Source: vLLM Throughput Improvement 

Conclusion

vLLM significantly enhances memory management, reduces latency and boosts throughput, making it ideal for real-time AI applications. With broad model support and seamless integration, vLLM delivers unmatched performance and efficiency on high-end NVIDIA GPUs. Its user-friendly design enables quick deployment without extensive expertise, helping developers to build and run their LLM applications efficiently.

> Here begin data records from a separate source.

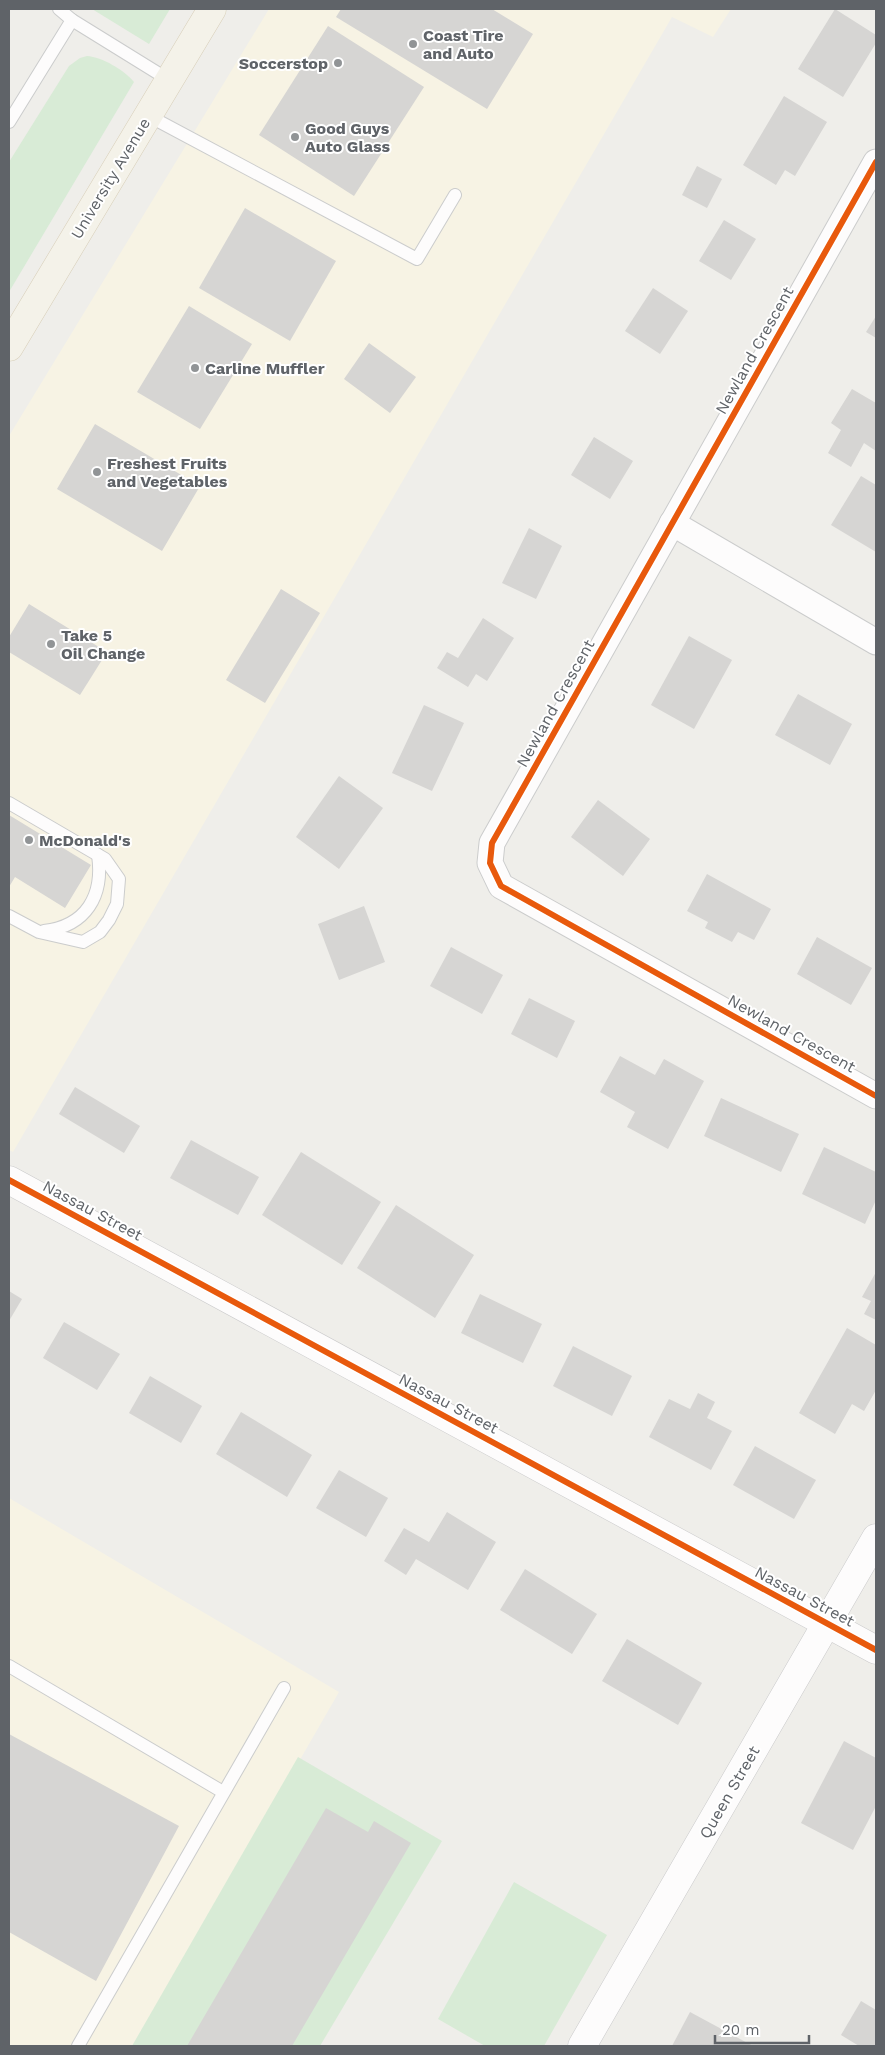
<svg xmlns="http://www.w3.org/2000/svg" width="885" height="2055" font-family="'Work Sans',sans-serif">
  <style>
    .commercial { fill: #f7f3e4 }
    .green { fill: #d8ebd6 }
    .building { fill: #d6d5d3 }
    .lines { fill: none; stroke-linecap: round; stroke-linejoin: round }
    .lane-casing { stroke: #cbcccc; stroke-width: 14 }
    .street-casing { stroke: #cbcccc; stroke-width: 27 }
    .secondary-casing { stroke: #cacacb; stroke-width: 29 }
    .primary-casing { stroke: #d7ceb8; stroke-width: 29 }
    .lane { stroke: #fdfcfc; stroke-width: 12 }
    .street { stroke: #fdfcfc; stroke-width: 25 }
    .secondary { stroke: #fdfcfc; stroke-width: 28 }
    .primary { stroke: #f4f2e9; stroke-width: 28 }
    .cycleway-casing { stroke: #fff; stroke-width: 9 }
    .cycleway { stroke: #e8590c; stroke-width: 6 }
    .poi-dot { fill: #919496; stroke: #fff; stroke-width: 2 }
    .labels { text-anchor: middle; stroke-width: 4; stroke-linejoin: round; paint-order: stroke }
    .poi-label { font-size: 16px; font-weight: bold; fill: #5f6368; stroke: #fff; text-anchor: start }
    .street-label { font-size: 16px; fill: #5f6368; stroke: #fff }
  </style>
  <rect width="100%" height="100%" fill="#efeeea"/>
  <!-- commercial -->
  <g class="commercial">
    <path d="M 269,9 L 731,9 L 713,37 L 672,17 L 13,1152 L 9,1150 L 9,436 Z"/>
    <path d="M 9,1498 L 339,1692 L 135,2046 L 9,2046 Z"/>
  </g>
  <!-- green -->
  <g class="green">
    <path d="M 92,9 L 170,9 L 149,44 Z"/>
    <path d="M 87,56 C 102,57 124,70 134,82 L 9,292 L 9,162 L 69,66 L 80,58 Z"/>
    <path d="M 298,1757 L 442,1841 L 320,2046 L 132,2046 Z"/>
    <path d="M 514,1882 L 607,1935 L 544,2046 L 485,2046 L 438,2019 Z"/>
  </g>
  <!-- building -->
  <g class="building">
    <path d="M 341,9 L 492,9 L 533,34 L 487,109 L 336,17 Z"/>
    <path d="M 835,9 L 876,35 L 876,43 L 843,97 L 798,69 Z"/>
    <path d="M 328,26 L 424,87 L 354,196 L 259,135 Z"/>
    <path d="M 784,96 L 827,122 L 795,176 L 785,170 L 776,185 L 743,165 Z"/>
    <path d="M 697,166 L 722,179 L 707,208 L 682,195 Z"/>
    <path d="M 245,208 L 336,261 L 290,341 L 199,288 Z"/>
    <path d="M 724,220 L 756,239 L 731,280 L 699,261 Z"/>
    <path d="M 653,288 L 688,311 L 660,354 L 625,331 Z"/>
    <path d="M 189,306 L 252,344 L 200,429 L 137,392 Z"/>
    <path d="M 876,316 L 876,338 L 866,332 Z"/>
    <path d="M 369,343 L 416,377 L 390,413 L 344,379 Z"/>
    <path d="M 852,389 L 876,403 L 876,451 L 864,443 L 851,467 L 828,453 L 841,430 L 831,423 Z"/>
    <path d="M 95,424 L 200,486 L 162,551 L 57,489 Z"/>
    <path d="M 594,437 L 633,461 L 610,499 L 571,475 Z"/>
    <path d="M 861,476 L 876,485 L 876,552 L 831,525 Z"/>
    <path d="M 529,528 L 562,546 L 536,599 L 502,583 Z"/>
    <path d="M 281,589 L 320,613 L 265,703 L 226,680 Z"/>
    <path d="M 29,604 L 107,652 L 80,695 L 9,652 L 9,637 Z"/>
    <path d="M 483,618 L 514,638 L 487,681 L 476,674 L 468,687 L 437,668 L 447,652 L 458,658 Z"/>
    <path d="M 689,636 L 732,660 L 694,729 L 651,705 Z"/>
    <path d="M 798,694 L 852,724 L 830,765 L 775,735 Z"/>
    <path d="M 424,705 L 464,723 L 432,791 L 392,773 Z"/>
    <path d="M 339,776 L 383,808 L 339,869 L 296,837 Z"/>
    <path d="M 598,800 L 650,839 L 623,876 L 571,837 Z"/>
    <path d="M 9,815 L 91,865 L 65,908 L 15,877 L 9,887 Z"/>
    <path d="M 707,874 L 771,909 L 754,940 L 738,932 L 732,942 L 705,928 L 708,922 L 687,911 Z"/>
    <path d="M 364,906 L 385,962 L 339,980 L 318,924 Z"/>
    <path d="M 817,937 L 872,968 L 851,1005 L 797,974 Z"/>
    <path d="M 451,947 L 503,975 L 482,1014 L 430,986 Z"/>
    <path d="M 529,998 L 575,1021 L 557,1058 L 511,1034 Z"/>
    <path d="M 620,1056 L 655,1075 L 664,1059 L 704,1081 L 668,1149 L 627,1127 L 635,1112 L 600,1092 Z"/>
    <path d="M 75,1087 L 140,1126 L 124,1153 L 59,1114 Z"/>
    <path d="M 721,1098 L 799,1134 L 781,1172 L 704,1136 Z"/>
    <path d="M 191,1140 L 259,1177 L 238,1215 L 170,1178 Z"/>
    <path d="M 824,1147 L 876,1172 L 876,1200 L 865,1224 L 802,1194 Z"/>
    <path d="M 301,1152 L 381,1202 L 342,1265 L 262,1215 Z"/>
    <path d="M 396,1205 L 474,1255 L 435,1318 L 357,1268 Z"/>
    <path d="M 876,1272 L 876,1320 L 864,1314 L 871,1301 L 862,1297 Z"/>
    <path d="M 9,1291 L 22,1299 L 9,1321 Z"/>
    <path d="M 480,1294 L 542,1324 L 523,1363 L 461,1333 Z"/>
    <path d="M 64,1322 L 120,1354 L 97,1390 L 43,1358 Z"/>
    <path d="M 847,1328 L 876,1345 L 876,1390 L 864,1411 L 852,1404 L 835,1434 L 799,1413 Z"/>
    <path d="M 573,1346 L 632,1376 L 612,1416 L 553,1386 Z"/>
    <path d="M 150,1376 L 202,1406 L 181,1443 L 129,1413 Z"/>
    <path d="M 698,1393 L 715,1402 L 707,1418 L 732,1431 L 711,1470 L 649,1437 L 669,1399 L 690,1409 Z"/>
    <path d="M 241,1412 L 312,1455 L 287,1497 L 216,1454 Z"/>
    <path d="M 755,1446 L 816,1480 L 794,1519 L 733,1485 Z"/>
    <path d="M 339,1470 L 388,1498 L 366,1537 L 316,1508 Z"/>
    <path d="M 447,1512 L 496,1542 L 468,1590 L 416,1559 L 406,1575 L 384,1561 L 404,1528 L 429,1542 Z"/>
    <path d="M 525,1569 L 597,1614 L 572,1654 L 500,1610 Z"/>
    <path d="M 627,1639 L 702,1683 L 678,1725 L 602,1681 Z"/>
    <path d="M 9,1734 L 179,1826 L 96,1981 L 9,1932 Z"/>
    <path d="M 844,1741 L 876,1758 L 876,1806 L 853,1850 L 801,1823 Z"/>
    <path d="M 326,1808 L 368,1832 L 374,1821 L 411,1843 L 292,2046 L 187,2046 Z"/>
    <path d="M 861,2001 L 876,2010 L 876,2046 L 859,2046 L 841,2035 Z"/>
    <path d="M 690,2012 L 753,2046 L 672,2046 Z"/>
  </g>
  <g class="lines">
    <!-- lane casing -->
    <g class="lane-casing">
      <g id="lane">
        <path d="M 59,9 L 72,20 L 169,80"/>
        <path d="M 147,115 L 417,259 L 455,195"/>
        <path d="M 9,122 L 72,20"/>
        <path d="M 9,803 L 105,859 L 119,879 L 117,904 L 109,920 L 100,932 L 83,942 L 39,932 L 9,916"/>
        <path d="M 44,931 C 86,926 104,896 98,855"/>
        <path d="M 9,1666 L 223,1792"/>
        <path d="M 78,2046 L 284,1688"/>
      </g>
    </g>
    <!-- street casing -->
    <g class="street-casing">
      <g id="street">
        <path d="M 876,162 L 492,843 L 490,863 L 501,886 L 876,1096"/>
        <path d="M 672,523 L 876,642"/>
      </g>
    </g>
    <!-- secondary casing -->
    <g class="secondary-casing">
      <g id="secondary">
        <path d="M 9,1180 L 876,1650"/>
        <path d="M 582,2046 L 876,1538"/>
      </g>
    </g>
    <!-- primary casing -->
    <g class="primary-casing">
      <path id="primary" d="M 9,347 L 212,9"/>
    </g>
    <!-- lane -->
    <use href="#lane" class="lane"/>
    <!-- street -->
    <use href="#street" class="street"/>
    <!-- secondary -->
    <use href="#secondary" class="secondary"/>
    <!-- primary -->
    <use href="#primary" class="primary"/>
    <!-- cycleway casing -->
    <g class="cycleway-casing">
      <g id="cycleway">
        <path d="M 876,162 L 492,843 L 490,863 L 501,886 L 876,1096"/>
        <path d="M 9,1180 L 876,1650"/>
      </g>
    </g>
    <!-- cycleway -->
    <use href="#cycleway" class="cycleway"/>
  </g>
  <!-- markers -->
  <g class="poi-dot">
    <circle cx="413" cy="44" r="5"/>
    <circle cx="338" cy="63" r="5"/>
    <circle cx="295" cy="137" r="5"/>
    <circle cx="195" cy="368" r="5"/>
    <circle cx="97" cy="472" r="5"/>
    <circle cx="51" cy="644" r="5"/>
    <circle cx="29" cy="840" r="5"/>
  </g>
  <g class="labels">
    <!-- poi labels -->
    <g class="poi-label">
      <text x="423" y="41">Coast Tire<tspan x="423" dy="18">and Auto</tspan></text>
      <text x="328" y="69" text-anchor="end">Soccerstop</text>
      <text x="305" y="134">Good Guys<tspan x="305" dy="18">Auto Glass</tspan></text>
      <text x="205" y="374">Carline Muffler</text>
      <text x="107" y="469">Freshest Fruits<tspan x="107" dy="18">and Vegetables</tspan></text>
      <text x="61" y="641">Take 5<tspan x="61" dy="18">Oil Change</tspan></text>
      <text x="39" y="846">McDonald's</text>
    </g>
    <!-- street labels -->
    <g class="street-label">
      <text transform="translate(110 178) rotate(-59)" y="6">University Avenue</text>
      <text transform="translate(754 350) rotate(-61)" y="6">Newland Crescent</text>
      <text transform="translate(555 703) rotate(-61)" y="6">Newland Crescent</text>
      <text transform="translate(792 1033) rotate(29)" y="6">Newland Crescent</text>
      <text transform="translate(93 1210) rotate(28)" y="6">Nassau Street</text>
      <text transform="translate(449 1403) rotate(28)" y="6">Nassau Street</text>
      <text transform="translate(805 1596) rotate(28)" y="6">Nassau Street</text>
      <text transform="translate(729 1792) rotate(-60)" y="6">Queen Street</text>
    </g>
  </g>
  <!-- border -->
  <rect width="885" height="2055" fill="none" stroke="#5f6368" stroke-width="20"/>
  <!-- scale -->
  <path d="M715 2035v8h94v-8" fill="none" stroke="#5f6368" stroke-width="2.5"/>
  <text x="722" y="2035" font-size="15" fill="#5f6368" stroke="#ffffff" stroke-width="4" paint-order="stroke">20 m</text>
</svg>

New to Hyperstack? Sign Up Now to Get Started with Hyperstack

FAQs

What is vLLM? 

vLLM is an open-source library designed to accelerate large language model inference by optimising memory usage and throughput through innovations like Paged Attention and Continuous Batching.

How does vLLM improve memory management? 

vLLM utilises Paged Attention, which reduces GPU memory overhead by allocating memory in small, required chunks, enabling the use of larger context windows and more efficient scaling.

Which models does vLLM support?

vLLM integrates smoothly with popular models from the Hugging Face Transformers library, including Llama 3.1, Llama 3, and other generative transformer models like Mistral and Qwen2.

What is the advantage of using vLLM for real-time applications? 

vLLM’s optimisations ensure faster response times by reducing latency and allowing real-time inference processing, which is especially beneficial for applications that demand immediate results, like chatbots or interactive AI systems.

Does vLLM require specific expertise to set up? 

No, vLLM is designed with ease of use in mind, and its architecture minimises setup complexity. You don’t need deep hardware or memory management expertise to deploy and start using it effectively.